(Dataset entries)
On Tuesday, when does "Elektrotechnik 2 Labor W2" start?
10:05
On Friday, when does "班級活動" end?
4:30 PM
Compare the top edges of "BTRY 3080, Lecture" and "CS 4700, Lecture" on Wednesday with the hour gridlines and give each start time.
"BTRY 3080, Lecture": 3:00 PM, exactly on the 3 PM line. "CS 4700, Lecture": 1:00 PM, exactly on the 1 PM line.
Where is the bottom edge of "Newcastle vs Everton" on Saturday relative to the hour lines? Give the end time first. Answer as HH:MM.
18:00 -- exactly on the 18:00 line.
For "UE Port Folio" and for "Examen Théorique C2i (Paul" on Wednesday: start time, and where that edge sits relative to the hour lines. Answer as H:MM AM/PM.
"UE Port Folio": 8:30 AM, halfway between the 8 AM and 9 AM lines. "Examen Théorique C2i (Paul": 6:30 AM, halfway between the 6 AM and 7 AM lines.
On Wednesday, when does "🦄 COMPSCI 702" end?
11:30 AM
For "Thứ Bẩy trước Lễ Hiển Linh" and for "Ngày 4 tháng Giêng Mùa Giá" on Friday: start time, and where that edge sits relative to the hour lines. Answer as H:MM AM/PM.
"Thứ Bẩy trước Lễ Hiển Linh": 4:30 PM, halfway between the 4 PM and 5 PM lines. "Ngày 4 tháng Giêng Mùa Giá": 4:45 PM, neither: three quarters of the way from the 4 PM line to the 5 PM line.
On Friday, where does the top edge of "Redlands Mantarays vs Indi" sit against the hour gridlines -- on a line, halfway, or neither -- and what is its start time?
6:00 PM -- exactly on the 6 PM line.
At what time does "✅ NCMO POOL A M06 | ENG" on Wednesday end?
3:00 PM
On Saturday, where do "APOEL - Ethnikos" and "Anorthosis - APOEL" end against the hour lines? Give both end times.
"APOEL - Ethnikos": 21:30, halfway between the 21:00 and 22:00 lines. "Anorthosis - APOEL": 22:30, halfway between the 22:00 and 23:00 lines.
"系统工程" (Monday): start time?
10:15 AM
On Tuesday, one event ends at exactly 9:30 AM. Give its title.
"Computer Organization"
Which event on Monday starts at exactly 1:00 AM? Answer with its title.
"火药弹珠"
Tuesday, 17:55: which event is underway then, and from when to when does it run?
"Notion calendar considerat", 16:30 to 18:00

» **DESCRIPTION OF THE TASK**
Print the lines above again word for word, starting with the line that contains "On Friday, when" and ending with the line that contains "18:00 -- exactly on the 18:00 line.", with both of those lines included.

» **RESULT BELOW**
On Friday, when does "班級活動" end?
4:30 PM
Compare the top edges of "BTRY 3080, Lecture" and "CS 4700, Lecture" on Wednesday with the hour gridlines and give each start time.
"BTRY 3080, Lecture": 3:00 PM, exactly on the 3 PM line. "CS 4700, Lecture": 1:00 PM, exactly on the 1 PM line.
Where is the bottom edge of "Newcastle vs Everton" on Saturday relative to the hour lines? Give the end time first. Answer as HH:MM.
18:00 -- exactly on the 18:00 line.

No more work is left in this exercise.